* Problems and tasks
A) Answer these questions from the passage about the MST near Elkin and Pilot Mountain:
(i) On what date did the Surry County Patriot Militia leave Elkin?
(ii) How many feet does Big Pinnacle rise above the valley floor?
(iii) What did the Saura Indians call the mountain?
B) Write the next part of the passage about the MST near Elkin and Pilot Mountain, starting after its final sentence.

* Page text
/---

On the MST, the OVVI pops up in unexpected places. I encountered a small bit of trail on a pleasant forest road after descending Dobson Knob before Stone Mountain State Park. However, the major encounter is in Elkin, the start of the eastern leg of OVVI. The Surry County Patriot Militia left from Elkin on September 27, 1780 and marched to the McDowell House near Morganton to meet their western allies from Virginia. They then all gathered at Kings Mountain, South Carolina to fight the British – and win.
Elkin is destined to be a big player in the success of the MST in the area. But to me, the most amazing thing about Elkin is their people. I’ve met men who can trace their ancestry back to the American Revolution. Their great-great … I lost track of the number of greats … were Overmountain Victory men.
The MST is now squarely in the Piedmont, but the views keep coming. In Pilot Mountain State Park, it’s not just the absolute altitude that counts – it’s the difference between the mountain and valley floor. We’re going up to Little and Big Pinnacles with outstanding views. Big Pinnacle is the highest point of Pilot Mountain. Its wedding cake top can be seen for miles, as it rises 1,400 feet above the valley floor. Though you can’t walk to the top of Big Pinnacle, you can encircle it. As you slab down Little Pinnacle, you’re practically within kissing distance of the rock formations.
Weathering and erosion have produced the two prominent pinnacles of the park. The mountain is all that remains of the ancient Sauratown Mountains, along with the rocky escarpments of Hanging Rock, which we’ll be coming to soon. Big Pinnacle and Little Pinnacle are part of a monadnock that has survived for millions of years while the surrounding peaks have eroded down to a rolling plain.
The mountain was called Jomeokee by the Saura Indians, which means great guide or pilot. The mountain guided Native Americans and early European hunters along a north-south path. It will also guide you when you see it first appearing ahead of you on US 52.

\---

* Given information
/---

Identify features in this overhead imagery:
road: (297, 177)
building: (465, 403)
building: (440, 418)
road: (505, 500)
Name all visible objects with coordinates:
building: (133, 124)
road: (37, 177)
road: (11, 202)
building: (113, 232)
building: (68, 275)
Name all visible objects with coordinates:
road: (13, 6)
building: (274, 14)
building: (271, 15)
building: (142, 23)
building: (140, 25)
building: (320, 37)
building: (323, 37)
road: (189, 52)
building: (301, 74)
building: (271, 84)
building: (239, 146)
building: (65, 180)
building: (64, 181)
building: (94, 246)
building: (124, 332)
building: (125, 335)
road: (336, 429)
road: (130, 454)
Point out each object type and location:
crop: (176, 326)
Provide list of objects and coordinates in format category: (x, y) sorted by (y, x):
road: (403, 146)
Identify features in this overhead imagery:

\---

* Results of the tasks
A)
(i) September 27, 1780
(ii) 1,400 feet
(iii) Jomeokee

B)
As with so many parks (national and state), the land was privately owned. W.L. Spoon first commercialized the mountain by putting a wooden staircase to the top of Big Pinnacle in 1929, charging an entrance fee, 25 cents for pedestrians and 50 cents for motorists. J.W. Beasley, the next owner, put in a swimming pool and improved the road. When J.W. Beasley died, his widow sold the land to the state and it became a state park in 1968. The state removed the ladders from Big Pinnacle. Today, you can walk around it on the Jomeokee Trail or admire its top from Little Pinnacle.
After 21 miles on the Sauratown Trail, the MST enters Hanging Rock State Park, one of the highlights of the trail. A short side trail takes you to Tory’s Den, home of about a hundred British sympathizers who lost their property to American Patriots. I don’t know how a hundred men could have stayed in this cave. Maybe, they just stored their gunpowder here and camped out around the cave.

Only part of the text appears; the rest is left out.